At Chateau Haut Bailly in Pessac Léognan, environment and aesthetics go hand in hand. It took 100s of people working together for five years to create a stunning structure that perfectly integrates into the surroundings, is carbon neutral and has increased biodiversity thanks to a roof garden, purposely sown with plants to offer a mix of seeds and berries to support fauna.
All change.
Could it be that climate change is not all bad news? Appellations with cooler terroirs have traditionally struggled to get grapes to perfect ripeness every vintage. Perhaps climate change means it’s time to reassess our perception of some Bordeaux appellations?
Cornelis van Leeuwen, terroir expert at Bordeaux University thinks so. He has turned his attention to the satellite appellations of Saint Emilion, and in particular to Les Saints Elites, 8 family-owned vineyards working together since 2016 to promote these too often overlooked terroirs.
To the north of Saint Emilion, the appellations of Saint-Georges Saint-Emilion, Montagne Saint-Emilion, Puisseguin Saint-Emilion and Lussac Saint-Emilion have long been in the shadow of their more famous neighbour.

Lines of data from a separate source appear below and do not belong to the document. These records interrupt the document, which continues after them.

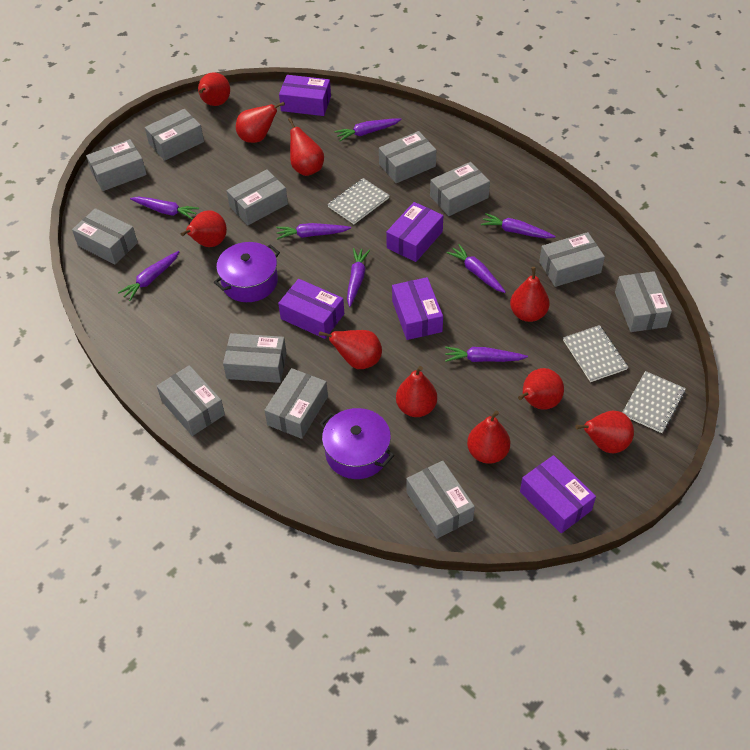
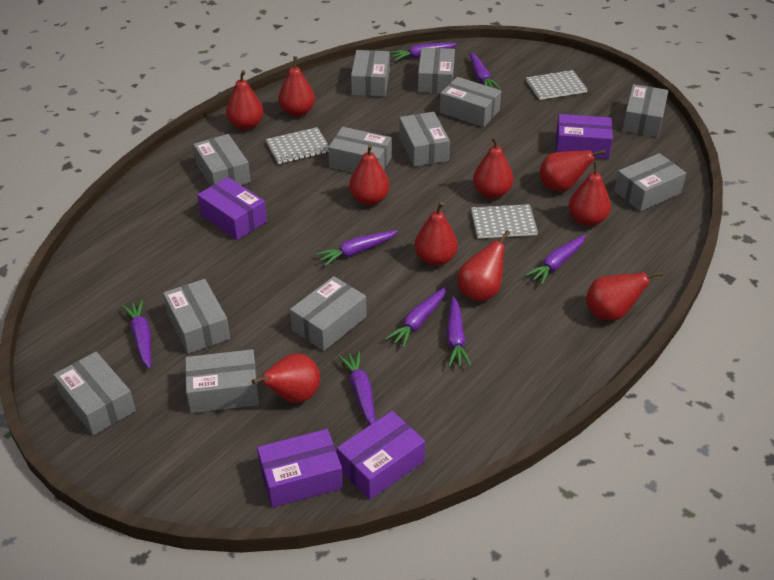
purple box: 5 -> 4
purple pot: 2 -> 0

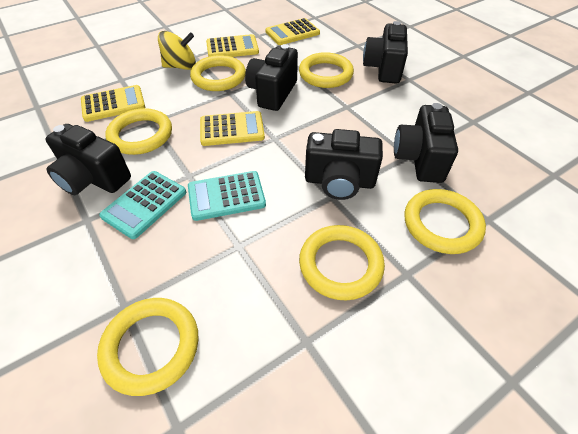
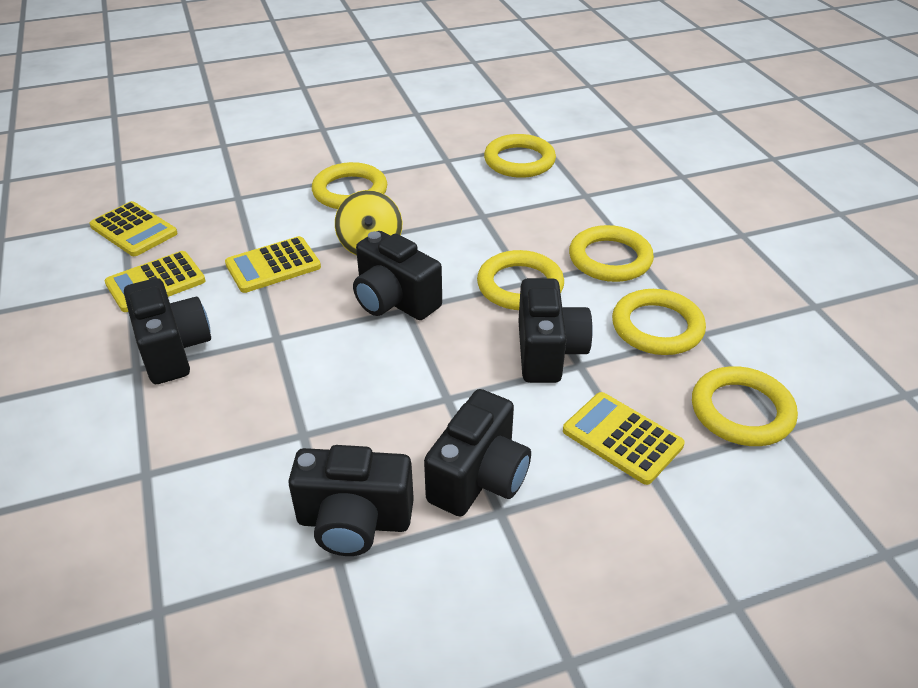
turquoise calculator: 2 -> 0

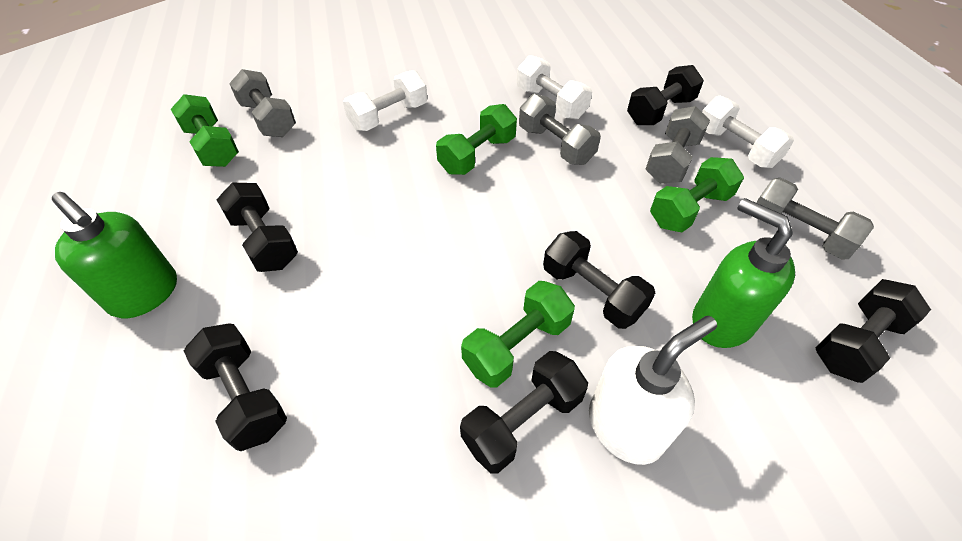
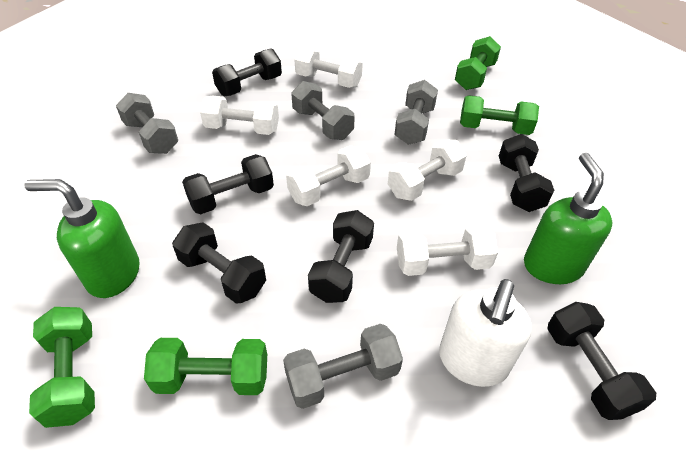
white dumbbell: 3 -> 5

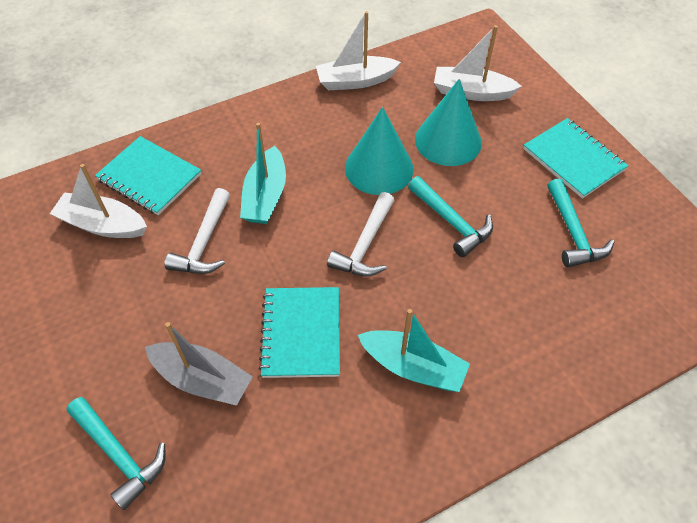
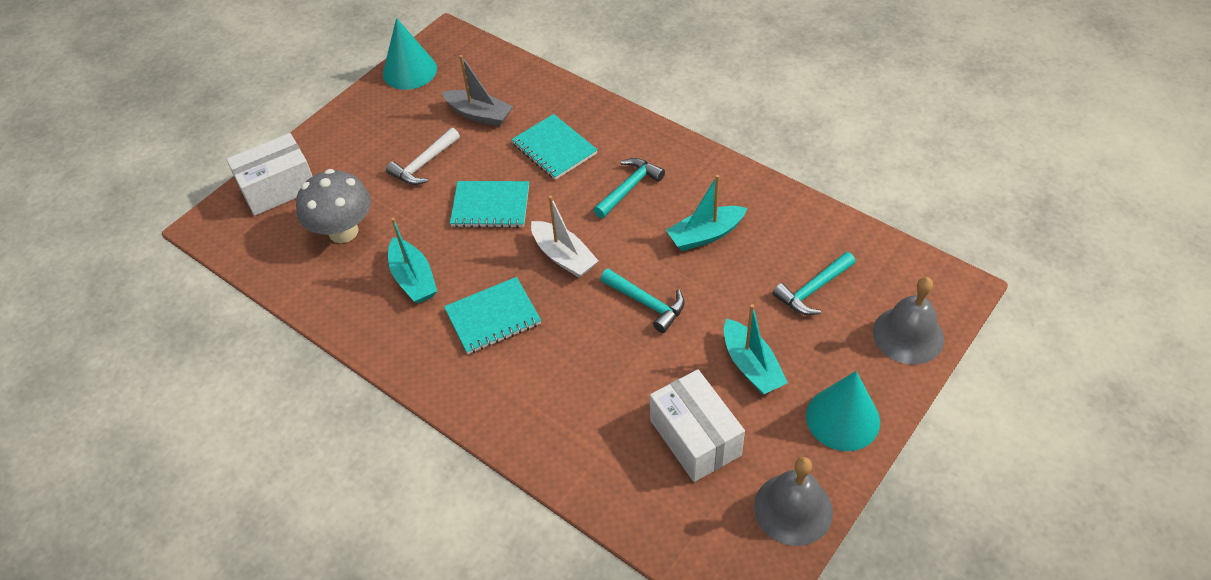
grey bell: 0 -> 2
grey mushroom: 0 -> 1
turquoise boat: 2 -> 3
white boat: 3 -> 1
white box: 0 -> 2
white hammer: 2 -> 1

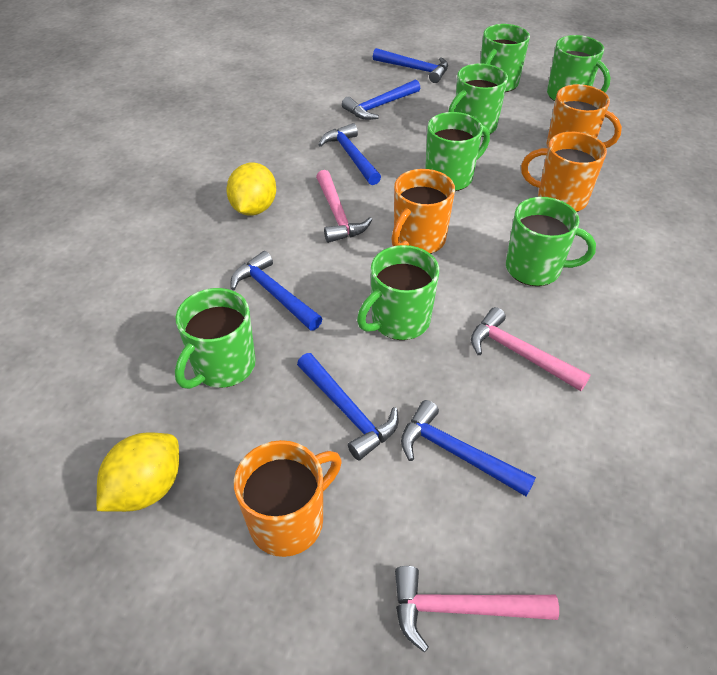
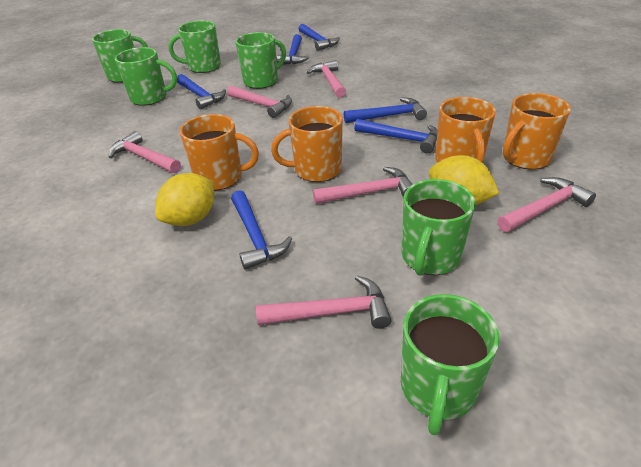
green mug: 7 -> 6
pink hammer: 3 -> 6

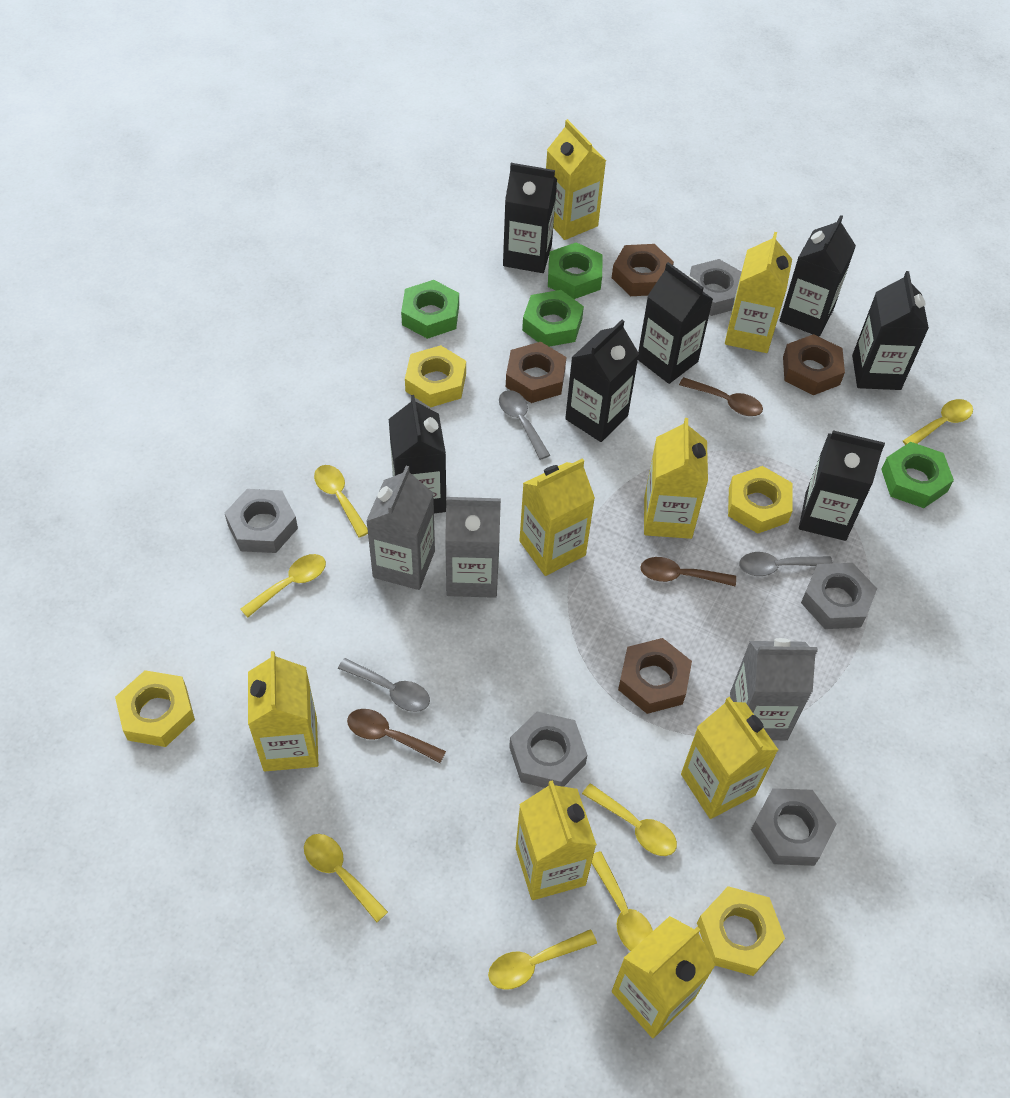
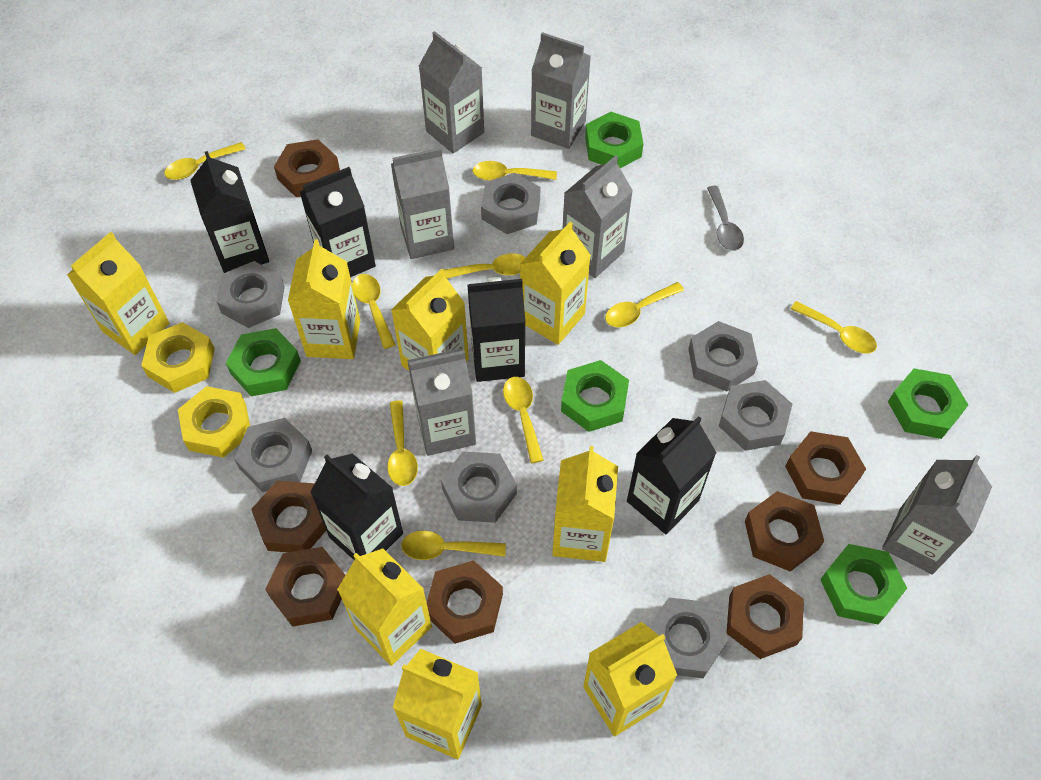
black carton: 7 -> 5
brown nut: 4 -> 7
brown spoon: 3 -> 0
green nut: 4 -> 5
grey carton: 3 -> 6
grey nut: 5 -> 7
grey spoon: 3 -> 1
yellow nut: 4 -> 2
yellow spoon: 7 -> 9

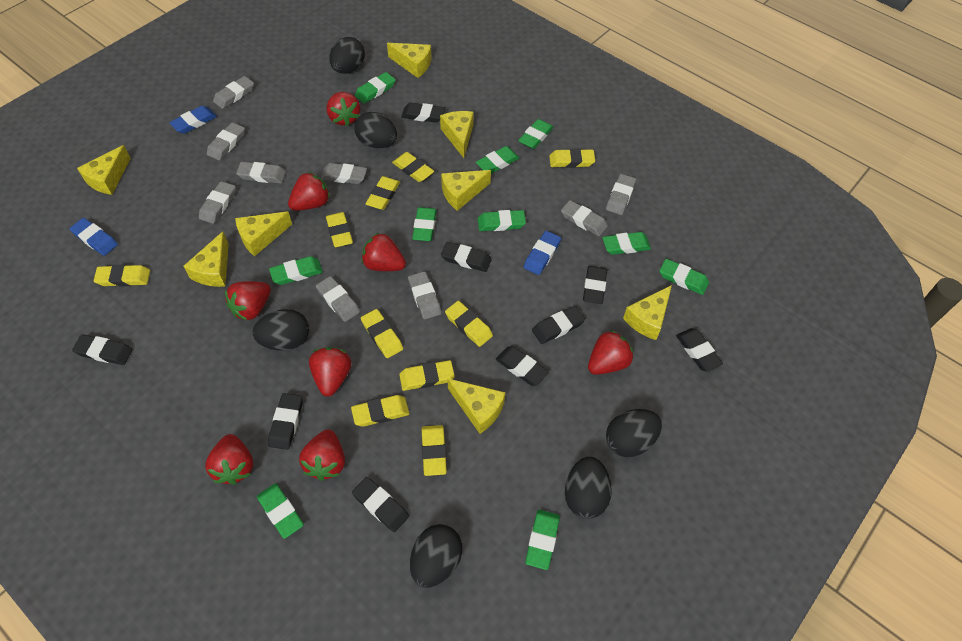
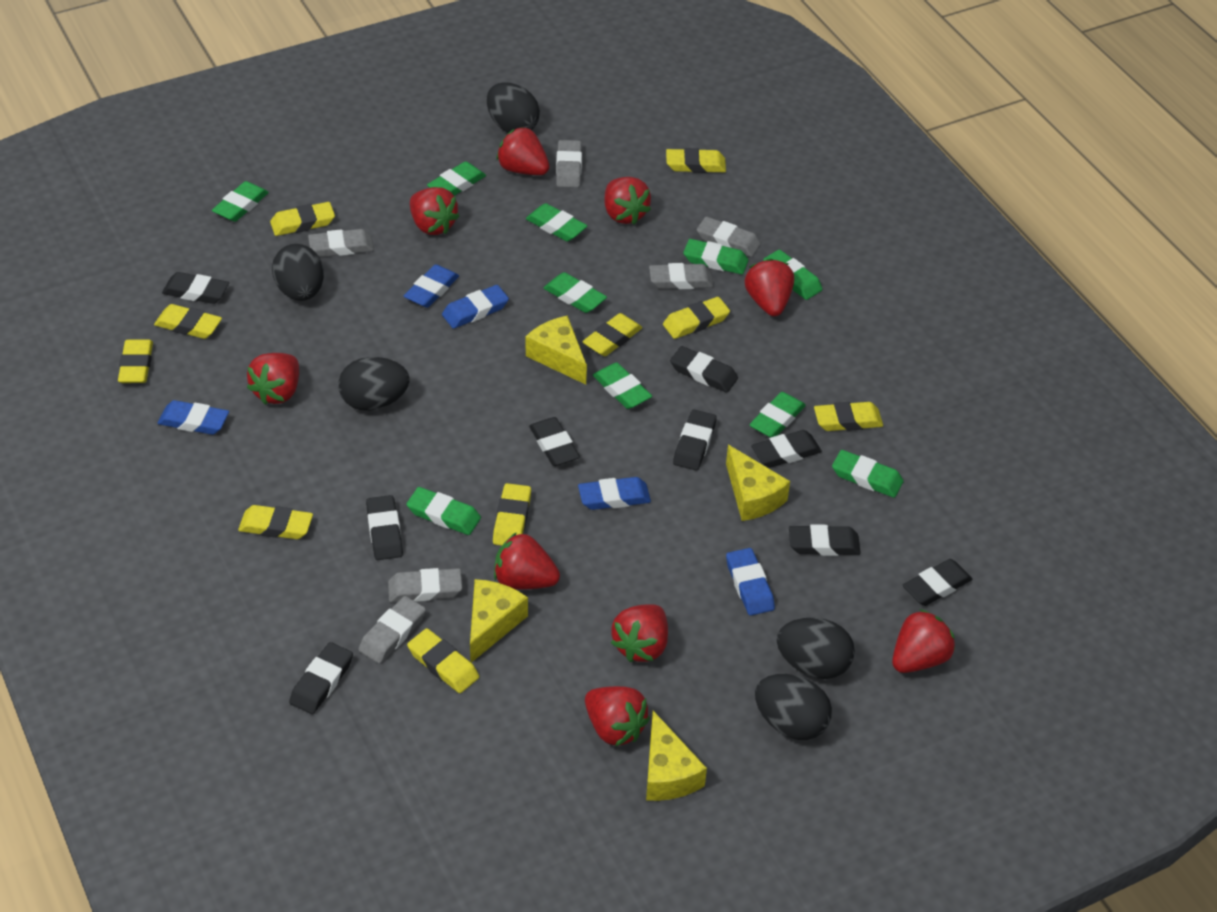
black egg: 6 -> 5
blue eraser: 3 -> 5
grey eraser: 9 -> 6
red strawberry: 8 -> 9
yellow cheese: 8 -> 4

They have their terroir and their Merlot dominated blends in common with their more famous neighbour, although their wines were often characterised as ‘rustic’, cooler terroir showing green tannins in tricky vintages. No longer.
From handicap to advantage
In the hot, dry 2022 vintage, when top properties of Saint Emilion were given a last minute derogation to water vines, the satellites held up just fine. The vines produced wines with an elegant freshness that showed well in the recent primeur tastings.
These cooler conditions favour the aromatic expression of Merlot, a grape traditionally planted in the cooler soils across Bordeaux, but that quickly suffers from an excess of heat and with a short picking window.
This awareness of the advantage of cooler soils is not limited to the satellites. At a recent tasting in Château Grand Corbin, classified growth of Saint Emilion, enthusiastically shared that their location the northern, traditionally cooler, part of the Saint Emilion appellation was a plus. Not something they would have mentioned, let alone boasted about in the past. Fronsac, also had a great 2022 vintage. Traditionally a cooler neighbour of Saint Emilion, it neither had the right, nor the need to irrigate thanks to the cooler terroir with deep clay acting as a water reserve.
Could climate change be bringing Bordeaux’s cooler terroirs in from the cold?